Je sens de nouveau les côtes de Rocinante sous mes jambes, je retourne au combat, mon bouclier à la main.
Il y a presque dix ans, je vous avais écrit cette autre lettre d’adieu. D’après mes souvenirs, je me plaignais de ne pas être meilleur soldat, meilleur médecin; être médecin ne m’intéresse plus, et être soldat n’est pas si mal.
Je n’ai pas changé dans le fond, sauf que je suis plus conscient, mon marxisme est désormais enraciné et épuré. La lutte armée est pour moi l’unique solution pour les peuples qui se battent pour la libération ; je suis fidèle à mes croyances. Beaucoup disent de moi que je suis un aventurier, et je le suis, mais d’un genre différent, de ce genre qui paie de sa personne pour prouver ses vérités.
Il se peut que ce soit la dernière lettre. Ce n’est pas ce que je veux mais cela découle d’un calcul logique de probabilités. Si c’est effectivement la dernière lettre, je vous embrasse une dernière fois.
Je vous ai tant aimés, je n’ai seulement pas su exprimer ma tendresse, je suis extrêmement dur dans mes actions et je crois qu’à plusieurs reprises vous n’avez pas su me comprendre.
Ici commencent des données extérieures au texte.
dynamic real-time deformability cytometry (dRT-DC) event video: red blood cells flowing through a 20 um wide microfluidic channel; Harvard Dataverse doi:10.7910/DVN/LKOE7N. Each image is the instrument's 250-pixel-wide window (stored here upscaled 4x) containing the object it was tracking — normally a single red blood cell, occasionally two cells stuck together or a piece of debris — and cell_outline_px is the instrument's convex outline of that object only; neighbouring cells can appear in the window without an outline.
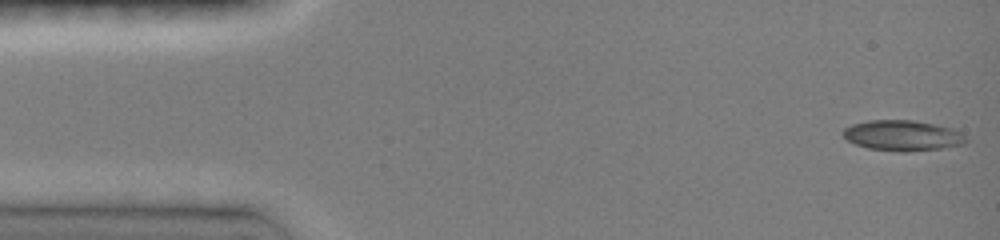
{"species": "common noctule bat (a hibernating species)", "species_latin": "Nyctalus noctula", "temperature_condition": "room temperature", "stored_images_in_passage": 35, "camera_frame_rate_fps": 3000, "um_per_image_px": 0.085, "animal": {"sex": "female", "body_mass_g": 19.0, "forearm_length_mm": 51.5}, "frame": {"image": 1, "passage_image": 1, "time_ms": 0.0, "image_size_px": [1000, 240], "cell_outline_px": [[968, 140], [964, 144], [944, 148], [904, 152], [900, 152], [868, 148], [856, 144], [848, 140], [840, 132], [844, 128], [852, 124], [868, 120], [912, 120], [936, 124], [952, 128], [960, 132]], "centroid_in_image_um": [76.72, 11.52], "position_along_channel_um": 8.3, "area_um2": 21.96}}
D’ailleurs ce n’était pas facile de me comprendre, mais, croyez moi aujourd’hui. Ma volonté a été taillée avec la passion d’un artiste, et c’est désormais elle qui soutiendra mes jambes et qui soulèvera mes poumons fatigués.
Je le ferai.
Un baiser pour Celia, Roberto, Juan Martin et Patotin, pour Beatriz, un baiser pour tous. Et pour vous, une étreinte de votre fils prodigue et récalcitrant.